No one denies the drawing power of one of America's most historic cities, but there were fallow decades between the Gilded Age and Newport's current renaissance. I am old enough to remember a Navy town with mariner's bars, flophouses, and blocks of unrestored old houses. Back before the Pell Bridge, Newport was a backwater, even something of a dump: an ironic landscape of palatial mansions surrounded by tawdriness and poverty, with a large gap between the yachting crowd and everyone else.
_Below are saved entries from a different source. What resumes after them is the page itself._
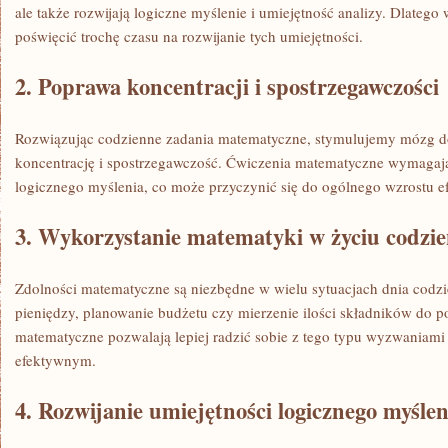
ale także rozwijają logiczne myślenie i umiejętność analizy. Dlatego 
poświęcić⁢ trochę czasu ⁢na rozwijanie tych umiejętności.
2. Poprawa koncentracji i spostrzegawczości
Rozwiązując codzienne zadania matematyczne, stymulujemy mózg do ‍
koncentrację i spostrzegawczość. Ćwiczenia matematyczne wymagają 
logicznego myślenia, co może przyczynić się do ogólnego wzrostu ⁢e
3. Wykorzystanie matematyki w życiu codz
Zdolności matematyczne są niezbędne ‍w wielu sytuacjach dnia codzie
pieniędzy, planowanie budżetu⁤ czy mierzenie ilości składników do p
matematyczne pozwalają lepiej radzić‍ sobie z tego typu wyzwaniami 
⁤efektywnym.
4. Rozwijanie umiejętności logicznego myślen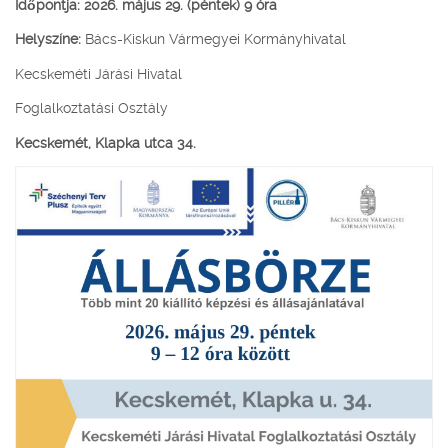
Időpontja: 2026. május 29. (péntek) 9 óra
Helyszíne:
Bács-Kiskun Vármegyei Kormányhivatal
Kecskeméti Járási Hivatal
Foglalkoztatási Osztály
Kecskemét, Klapka utca 34.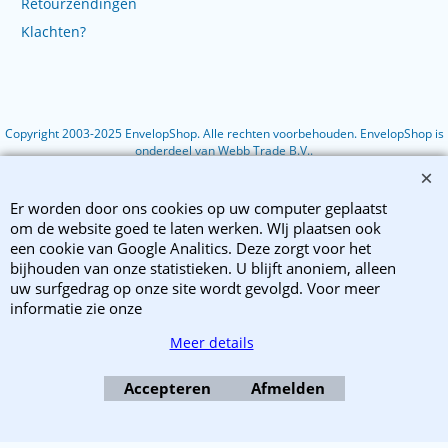
Retourzendingen
Klachten?
Copyright 2003-2025 EnvelopShop. Alle rechten voorbehouden. EnvelopShop is
onderdeel van Webb Trade B.V..
Webwinkel gemaakt met ShopFactory webwinkel software.
Er worden door ons cookies op uw computer geplaatst
om de website goed te laten werken. WIj plaatsen ook
een cookie van Google Analitics. Deze zorgt voor het
bijhouden van onze statistieken. U blijft anoniem, alleen
uw surfgedrag op onze site wordt gevolgd. Voor meer
informatie zie onze
Meer details
Accepteren
Afmelden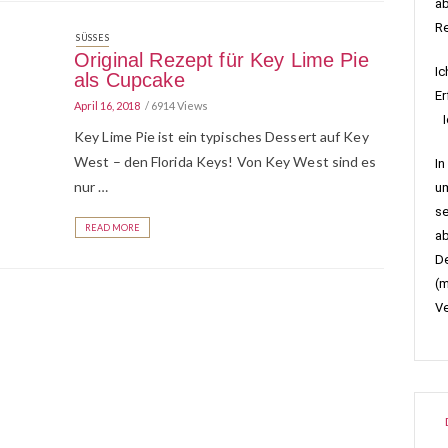
ab
R
SÜSSES
Original Rezept für Key Lime Pie
Ic
als Cupcake
Er
April 16, 2018
6914 Views
Ic
Key Lime Pie ist ein typisches Dessert auf Key
West – den Florida Keys! Von Key West sind es
In
nur …
um
se
READ MORE
ab
De
(m
Ve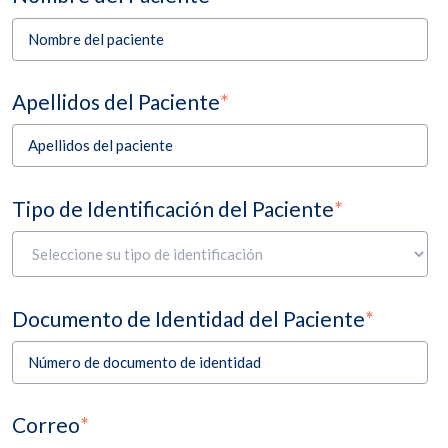
Atención personal
Códigos QR colocados en las distintas áreas del hospital
Apellidos del Paciente
*
Cuando usted envía su inconformidad, sugerencia o felicitación a la
Contraloría de Servicios por cualquiera de estos medios, le llegará
un número de tiquete y un mensaje de confirmación que le indicará
que su caso se registró correctamente en nuestro sistema.
Después de esto, el equipo encargado revisará su caso y usted
recibirá un acuse de recibido, para informarle que ya estamos
Tipo de Identificación del Paciente
*
trabajando en él.
La Contraloría de Servicios tiene un plazo de 7 a 10 días hábiles para
darle una respuesta formal. Durante ese tiempo, podríamos
contactarlo por alguno de los medios disponibles para solicitarle más
información o algún documento adicional que nos ayude a respaldar
mejor el caso.
Documento de Identidad del Paciente
*
Una vez finalizado el proceso, le enviaremos la respuesta
correspondiente y posteriormente un correo notificándole que su
caso ha sido cerrado.
¡Muchas gracias por tomarse el tiempo de compartir su experiencia
con nosotros!
Correo
*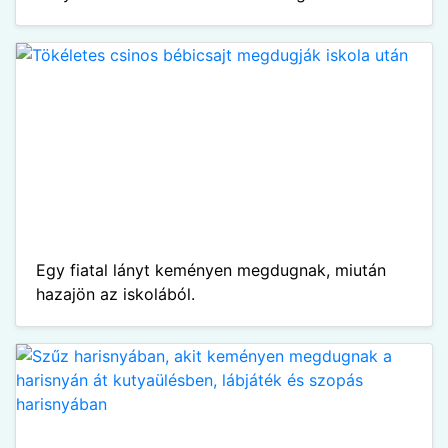
Egy fiatal lányt keményen megdugnak, miután
hazajön az iskolából.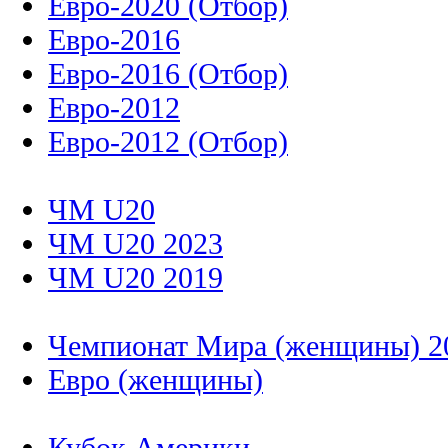
Евро-2020 (Отбор)
Евро-2016
Евро-2016 (Отбор)
Евро-2012
Евро-2012 (Отбор)
ЧМ U20
ЧМ U20 2023
ЧМ U20 2019
Чемпионат Мира (женщины) 2
Евро (женщины)
Кубок Америки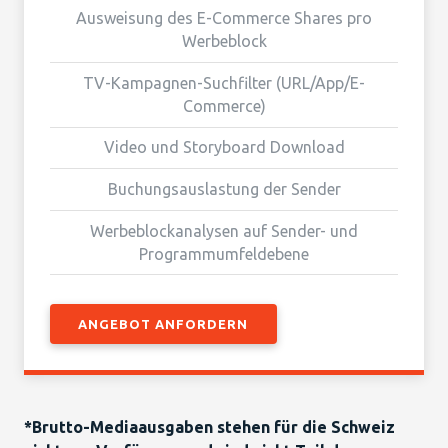
Ausweisung des E-Commerce Shares pro
Werbeblock
TV-Kampagnen-Suchfilter (URL/App/E-
Commerce)
Video und Storyboard Download
Buchungsauslastung der Sender
Werbeblockanalysen auf Sender- und
Programmumfeldebene
ANGEBOT ANFORDERN
*Brutto-Mediaausgaben stehen für die Schweiz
The Point, the location of the city's original harbor, probably comes closest to what the rest of Newport was like seventy years ago. Except for the larger houses along Washington Avenue (some restored with Doris Duke largess), the rows of smaller houses amidst a handful of 18th-century homes represented typical working-class housing. The northern half of the neighborhood still retains that sense of a less-than-glamorous Newport. Here dozens of unrestored dwellings are awaiting an influx of capital, no doubt displacing any remaining un-well-heeled residents. There is one $7.9 million house on the market in the Point, but most are priced beginning at $1 million. As a Newport architect explained it, "The Point is now a wealth-only zone."

 

Restored 18th-century house in the Point. Note new foundation. PHOTO: Will Morgan

 

The Point is very seductive, with smallish houses in a believable early American setting, along with a delightfully walkable European ambiance.  It is no wonder that the Point has transformed from a modest neighborhood into an example of boutique preservation. The diminutive house sizes and the once relatively modest prices are especially attractive to second homeowners from elsewhere who find Newport more accessible and less expensive than the Hamptons, the Vineyard, or Nantucket.

 

Restored house. Note size of parking area – was there another house here? PHOTO: Will Morgan

 

The newly restored out-of-towners' second homes are shelter magazine precious, characterized by wee English gardens, flanked by cobblestone parking areas for the Porsche, BMW, or Range Rover. Yet, the Point is filled with a variety of styles from colonial to Georgian, Greek Revival, and Victorian. While local preservation ordinances do not specify styles, new construction here tends mimic the late 18th and early 19th-century forebears. One senses a new attitude to conservation:  "I want the cachet of a historic property, but I do not want to deal with the messiness of an old house." There seems to be a feeling that the constraints of the Historic District Commission do not apply to those willing to spend pots of money in pursuit of their early American fantasies.

 

House on the right is either so overly restored or totally new. PHOTO: Will Morgan

 

The encroaching seas caused by climate change compound gentrification of the Point. Home restorers are paving their yards to accommodate their urban assault vehicles, while both the streetscape and the infrastructure underneath are threatened. In order to secure flood insurance and abide by FEMA guidelines, houses in the Point would need to be raised fifteen feet. Some restorers are shouldering the expense of elevating their old houses on new foundations, in what seems almost a competition between neighbors. Yet those residents who are not affluent or own other homes are out of luck.  

 

Raising a house's foundation, but still not safe from tidal surge. PHOTO: Will Morgan

 

Newport is one of the country's great preservation success stories; and respect for its architectural patrimony pretty much saved the city. But it is ironic that the tourist-focused development area along the harbor does not have historic district protection, and now the city faces the demolition of old warehouses at Waite's Wharf for a new hotel. While that sort of developer's mentality is to be expected downtown, the threat to the Point is more dire, exposing the inability of preservationists to protect themselves from their success.

 

William Morgan has worked for such organizations as the National Trust for Historic Preservation, Historic Annapolis, and the Maryland Historical Trust.  He was the Chairman of the Kentucky Historic Preservation Review Board for fifteen years.